TASK GOAL: Every line holding "Partners" should be copied from the records below.

[Start of Attachment]

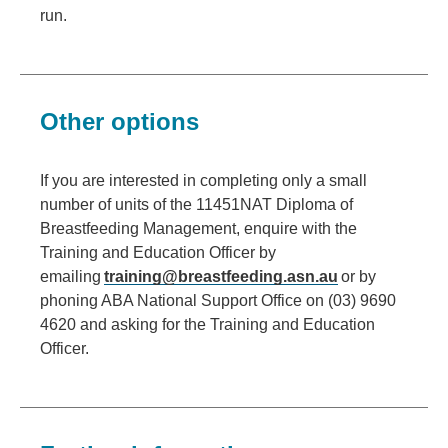
run.
Other options
If you are interested in completing only a small
number of units of the 11451NAT Diploma of
Breastfeeding Management, enquire with the
Training and Education Officer by
emailing
training@breastfeeding.asn.au
or by
phoning ABA National Support Office on (03) 9690
4620 and asking for the Training and Education
Officer.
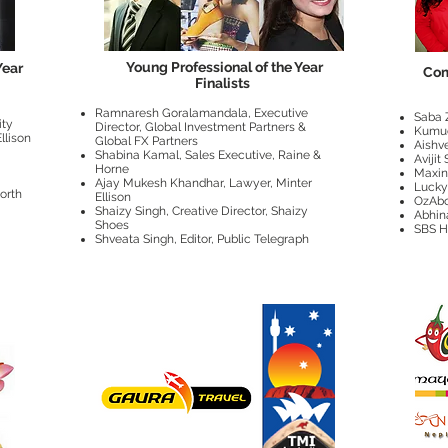
Young Professional of the Year
Year
Com
Finalists
Ramnaresh Goralamandala, Executive
Saba 
ity
Director, Global Investment Partners &
Kumu
llison
Global FX Partners
Aishv
Shabina Kamal, Sales Executive, Raine &
Avijit
Horne
Maxi
Ajay Mukesh Khandhar, Lawyer, Minter
Lucky
orth
Ellison
OzAbo
Shaizy Singh, Creative Director, Shaizy
Abhin
Shoes
SBS H
Shveata Singh, Editor, Public Telegraph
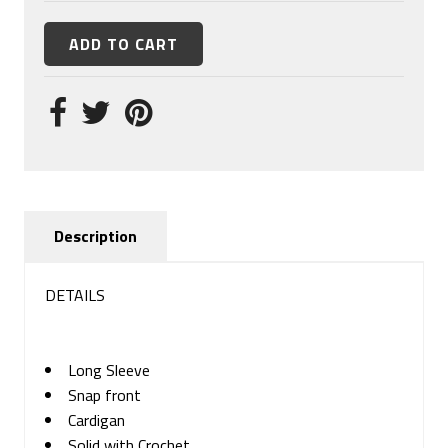
Description
DETAILS
Long Sleeve
Snap front
Cardigan
Solid with Crochet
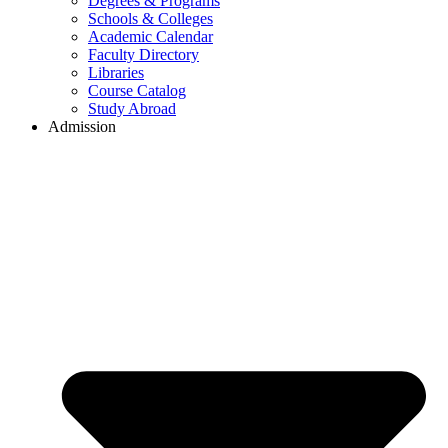
Degrees & Programs
Schools & Colleges
Academic Calendar
Faculty Directory
Libraries
Course Catalog
Study Abroad
Admission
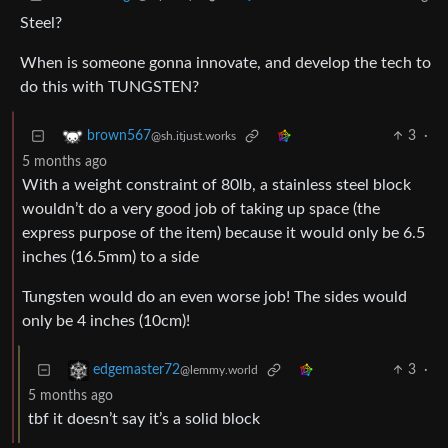
Steel?
When is someone gonna innovate, and develop the tech to
do this with TUNGSTEN?
3
·
brown567
@sh.itjust.works
5 months ago
With a weight constraint of 80lb, a stainless steel block
wouldn’t do a very good job of taking up space (the
express purpose of the item) because it would only be 6.5
inches (16.5mm) to a side
Tungsten would do an even worse job! The sides would
only be 4 inches (10cm)!
3
·
edgemaster72
@lemmy.world
5 months ago
tbf it doesn’t say it’s a solid block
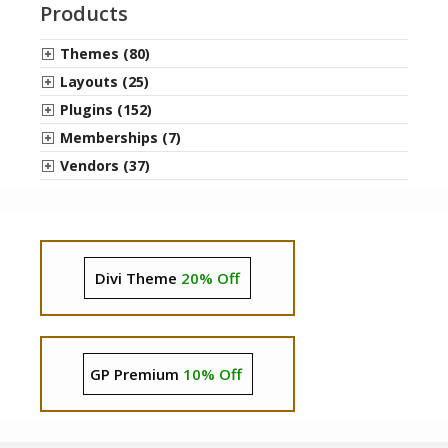
Products
Themes (80)
Layouts (25)
Plugins (152)
Memberships (7)
Vendors (37)
Divi Theme
20% Off
GP Premium
10% Off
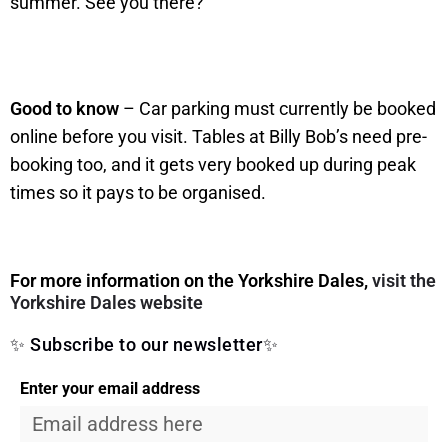
summer. See you there?
Good to know
– Car parking must currently be booked
online before you visit. Tables at Billy Bob’s need pre-
booking too, and it gets very booked up during peak
times so it pays to be organised.
For more information on the Yorkshire Dales,
visit the
Yorkshire Dales website
✨ Subscribe to our newsletter✨
Enter your email address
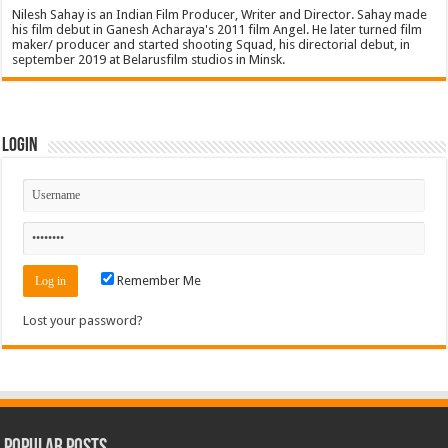
Nilesh Sahay is an Indian Film Producer, Writer and Director. Sahay made
his film debut in Ganesh Acharaya's 2011 film Angel. He later turned film
maker/ producer and started shooting Squad, his directorial debut, in
september 2019 at Belarusfilm studios in Minsk.
Login
Remember Me
Lost your password?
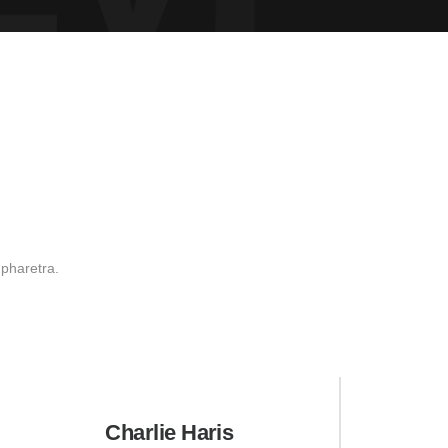
 pharetra.
Charlie Haris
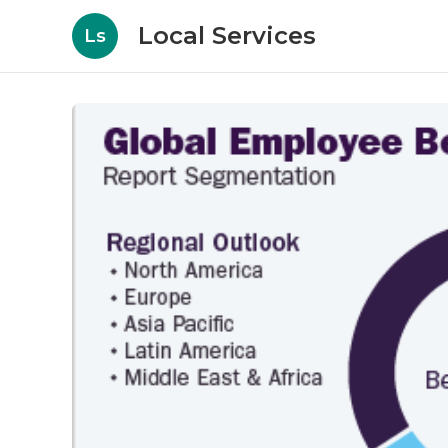
Local Services
Ls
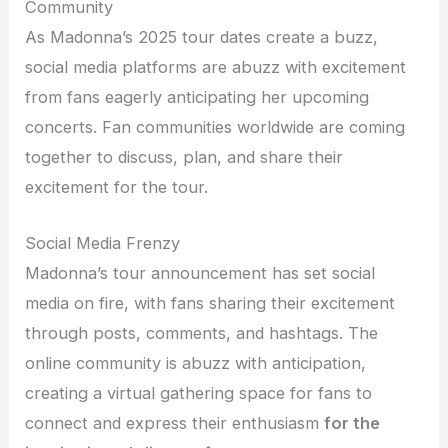
Community
As Madonna’s 2025 tour dates create a buzz,
social media platforms are abuzz with excitement
from fans eagerly anticipating her upcoming
concerts. Fan communities worldwide are coming
together to discuss, plan, and share their
excitement for the tour.
Social Media Frenzy
Madonna’s tour announcement has set social
media on fire, with fans sharing their excitement
through posts, comments, and hashtags. The
online community is abuzz with anticipation,
creating a virtual gathering space for fans to
connect and express their enthusiasm
for the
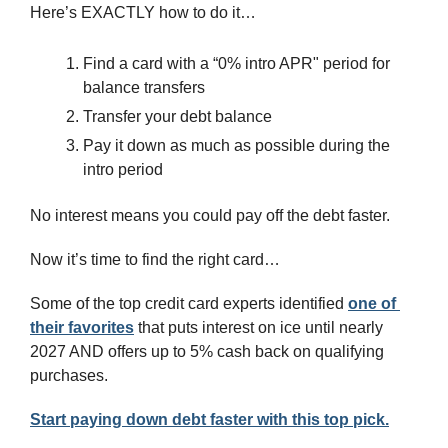
Here’s EXACTLY how to do it…
Find a card with a “0% intro APR" period for 
balance transfers
Transfer your debt balance
Pay it down as much as possible during the 
intro period
No interest means you could pay off the debt faster.
Now it’s time to find the right card…
Some of the top credit card experts identified 
one of 
their favorites
 that puts interest on ice until nearly 
2027 AND offers up to 5% cash back on qualifying 
purchases.
Start paying down debt faster with this top pick.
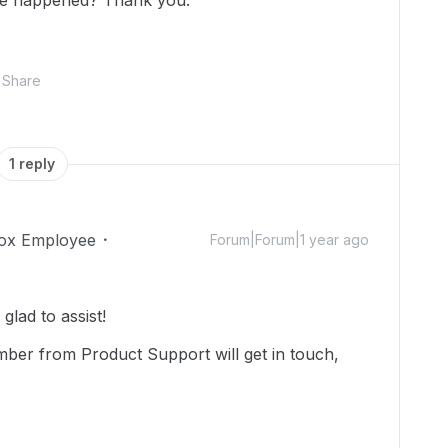
ve happened? Thank you.
Share
1 reply
ox Employee
Forum|Forum|1 year ago
lad to assist!
mber from Product Support will get in touch,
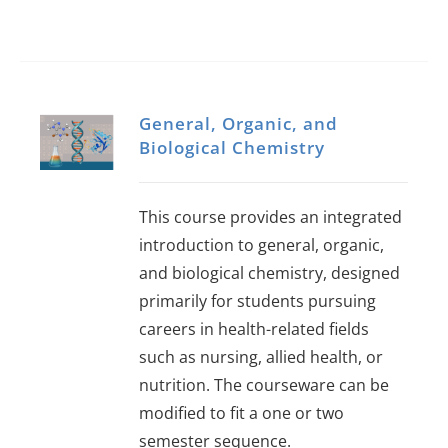
General, Organic, and
Biological Chemistry
This course provides an integrated
introduction to general, organic,
and biological chemistry, designed
primarily for students pursuing
careers in health-related fields
such as nursing, allied health, or
nutrition. The courseware can be
modified to fit a one or two
semester sequence.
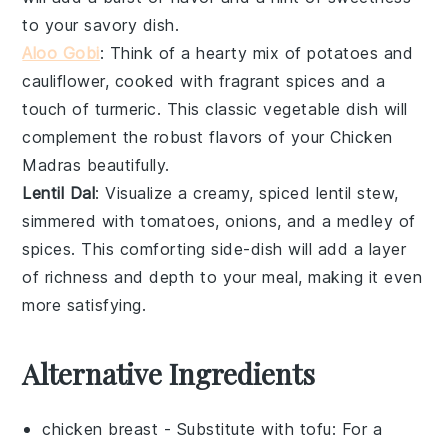
to your savory dish.
Aloo Gobi
: Think of a hearty mix of
potatoes
and
cauliflower
, cooked with fragrant
spices
and a
touch of
turmeric
. This classic
vegetable
dish will
complement the robust flavors of your Chicken
Madras beautifully.
Lentil Dal
: Visualize a creamy, spiced
lentil
stew,
simmered with
tomatoes
,
onions
, and a medley of
spices
. This comforting side-dish will add a layer
of richness and depth to your meal, making it even
more satisfying.
Alternative Ingredients
chicken breast
- Substitute with
tofu
: For a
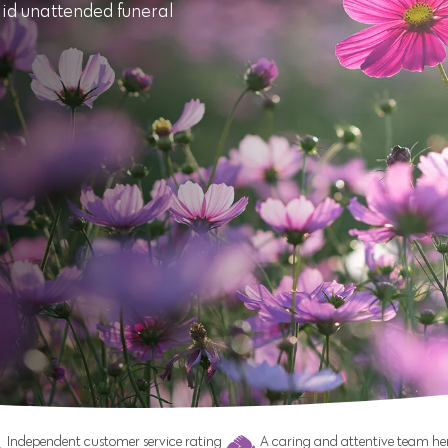
aid unattended funeral
Independent customer service rating
A caring and attentive team her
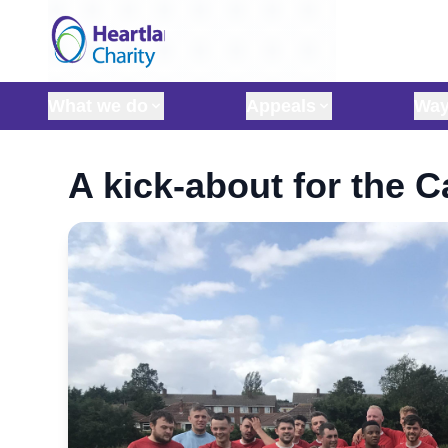
Skip to content
What we do
Appeals
Way
A kick-about for the 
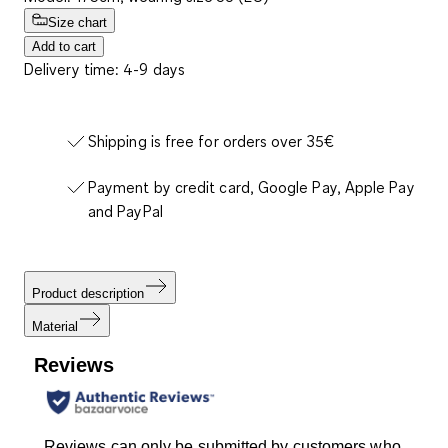
Size chart
Add to cart
Delivery time: 4-9 days
Shipping is free for orders over 35€
Payment by credit card, Google Pay, Apple Pay
and PayPal
Product description
Material
Reviews
Reviews can only be submitted by customers who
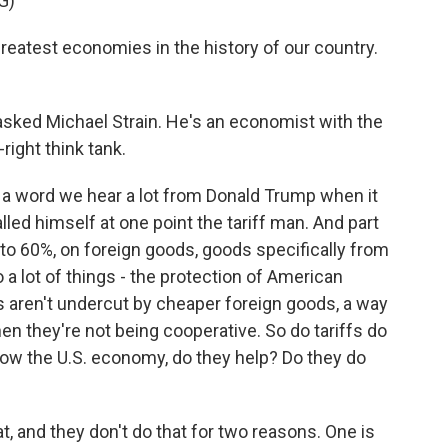
G)
eatest economies in the history of our country.
 asked Michael Strain. He's an economist with the
right think tank.
t's a word we hear a lot from Donald Trump when it
led himself at one point the tariff man. And part
p to 60%, on foreign goods, goods specifically from
 a lot of things - the protection of American
 aren't undercut by cheaper foreign goods, a way
 they're not being cooperative. So do tariffs do
 grow the U.S. economy, do they help? Do they do
, and they don't do that for two reasons. One is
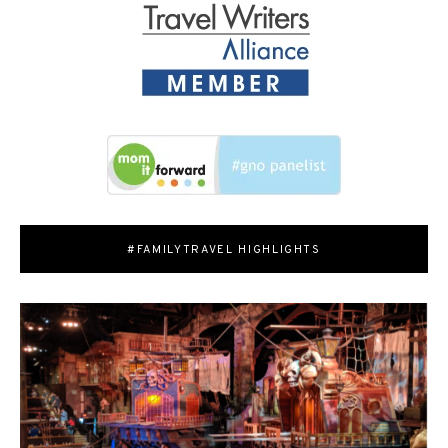
#FAMILYTRAVEL HIGHLIGHTS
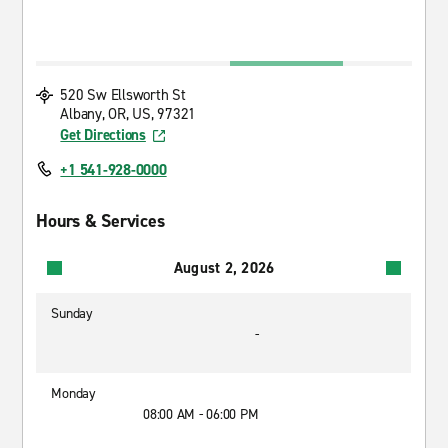
520 Sw Ellsworth St
Albany, OR, US, 97321
Get Directions
+1 541-928-0000
Hours & Services
August 2, 2026
Sunday
-
Monday
08:00 AM - 06:00 PM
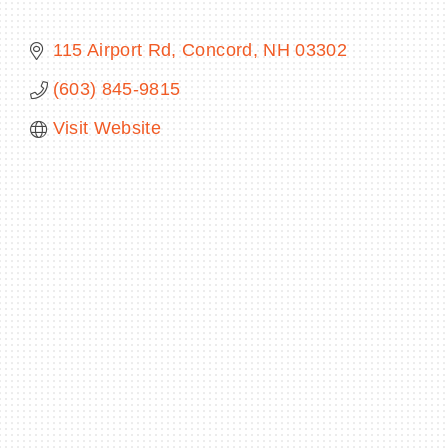
115 Airport Rd
Concord
NH
03302
(603) 845-9815
BECOME A MEMBER
Visit Website
CONTACT US
MEMBER LOGIN
NEWSLETTER SIGN UP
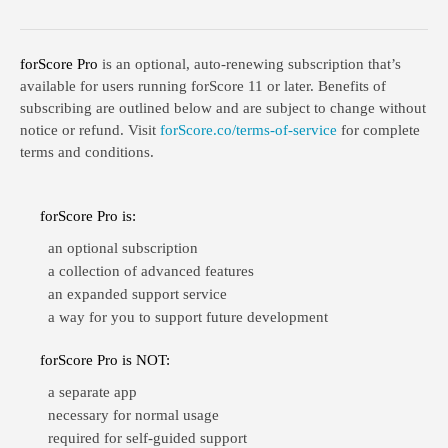
forScore Pro
is an optional, auto-renewing subscription that’s
available for users running forScore 11 or later. Benefits of
subscribing are outlined below and are subject to change without
notice or refund. Visit
forScore.co/terms-of-service
for complete
terms and conditions.
forScore Pro is:
an optional subscription
a collection of advanced features
an expanded support service
a way for you to support future development
forScore Pro is NOT:
a separate app
necessary for normal usage
required for self-guided support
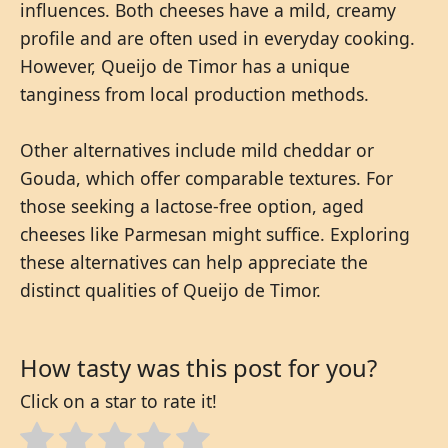
influences. Both cheeses have a mild, creamy
profile and are often used in everyday cooking.
However, Queijo de Timor has a unique
tanginess from local production methods.
Other alternatives include mild cheddar or
Gouda, which offer comparable textures. For
those seeking a lactose-free option, aged
cheeses like Parmesan might suffice. Exploring
these alternatives can help appreciate the
distinct qualities of Queijo de Timor.
How tasty was this post for you?
Click on a star to rate it!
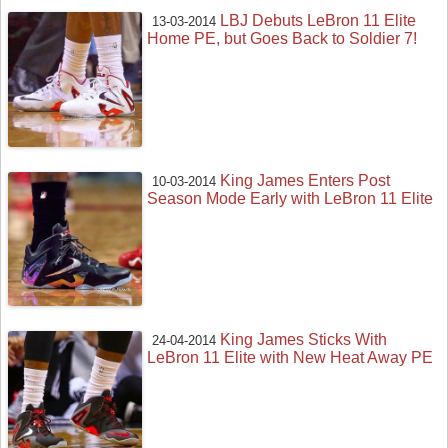
LBJ Debuts LeBron 11 Elite
13-03-2014
Home PE, but Goes Back to Soldier 7!
King James Enters Post
10-03-2014
Season Mode Early with LeBron 11 Elite
King James Sticks With
24-04-2014
LeBron 11 Elite with New Heat Away PE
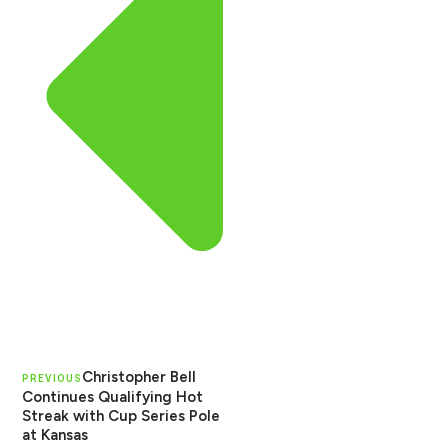
Christopher Bell
PREVIOUS
Continues Qualifying Hot
Streak with Cup Series Pole
at Kansas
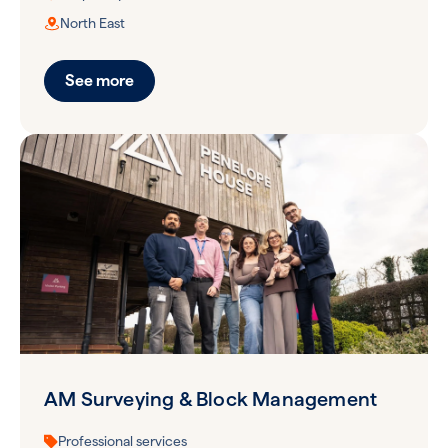
North East
See more
AM Surveying & Block Management
Professional services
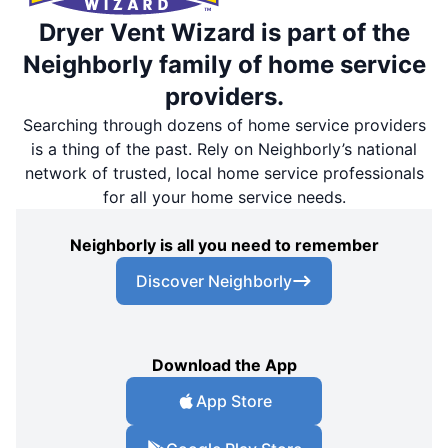
Dryer Vent Wizard is part of the
Neighborly family of home service
providers.
Searching through dozens of home service providers
is a thing of the past. Rely on Neighborly’s national
network of trusted, local home service professionals
for all your home service needs.
Neighborly is all you need to remember
Discover Neighborly
Download the App
App Store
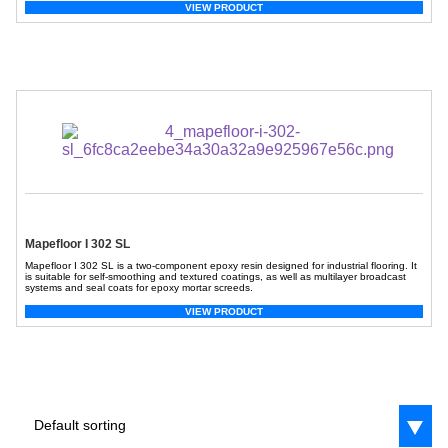
VIEW PRODUCT
Mapefloor I 302 SL
Mapefloor I 302 SL is a two-component epoxy resin designed for industrial flooring. It
is suitable for self-smoothing and textured coatings, as well as multilayer broadcast
systems and seal coats for epoxy mortar screeds.
VIEW PRODUCT
Default sorting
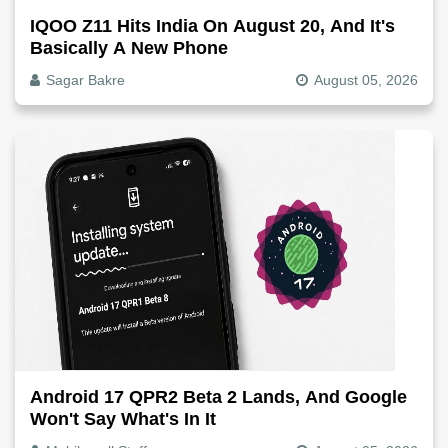
IQOO Z11 Hits India On August 20, And It's
Basically A New Phone
Sagar Bakre
August 05, 2026
Android 17 QPR2 Beta 2 Lands, And Google
Won't Say What's In It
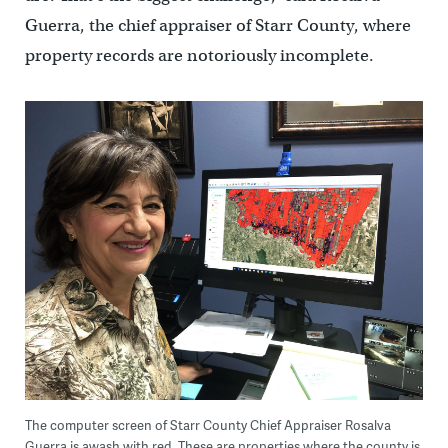
Guerra, the chief appraiser of Starr County, where
property records are notoriously incomplete.
The computer screen of Starr County Chief Appraiser Rosalva
Guerra is awash with red. These are properties where the county is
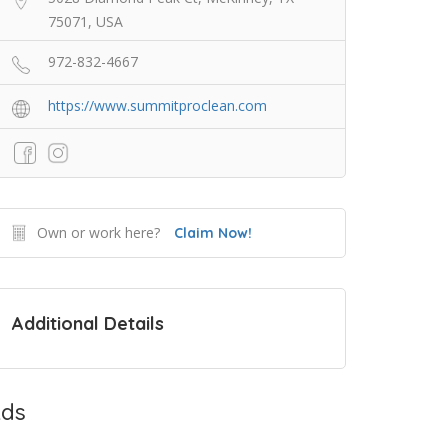
75071, USA
972-832-4667
https://www.summitproclean.com
Own or work here?
Claim Now!
Additional Details
ds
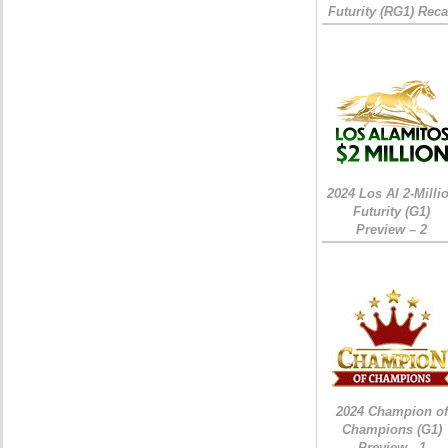
Futurity (RG1) Rec
2024 Los Al 2-Milli
Futurity (G1)
Preview – 2
2024 Champion of
Champions (G1)
Preview - 1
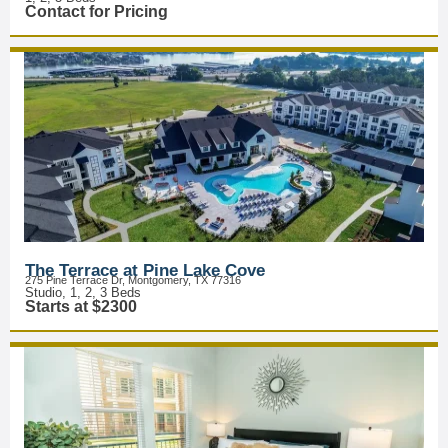
Contact for Pricing
The Terrace at Pine Lake Cove
275 Pine Terrace Dr, Montgomery, TX 77316
Studio, 1, 2, 3 Beds
Starts at $2300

[End of Attachment]

REPLY TO THE EXERCISE:
Director, Global Investment Partners &
Global FX Partners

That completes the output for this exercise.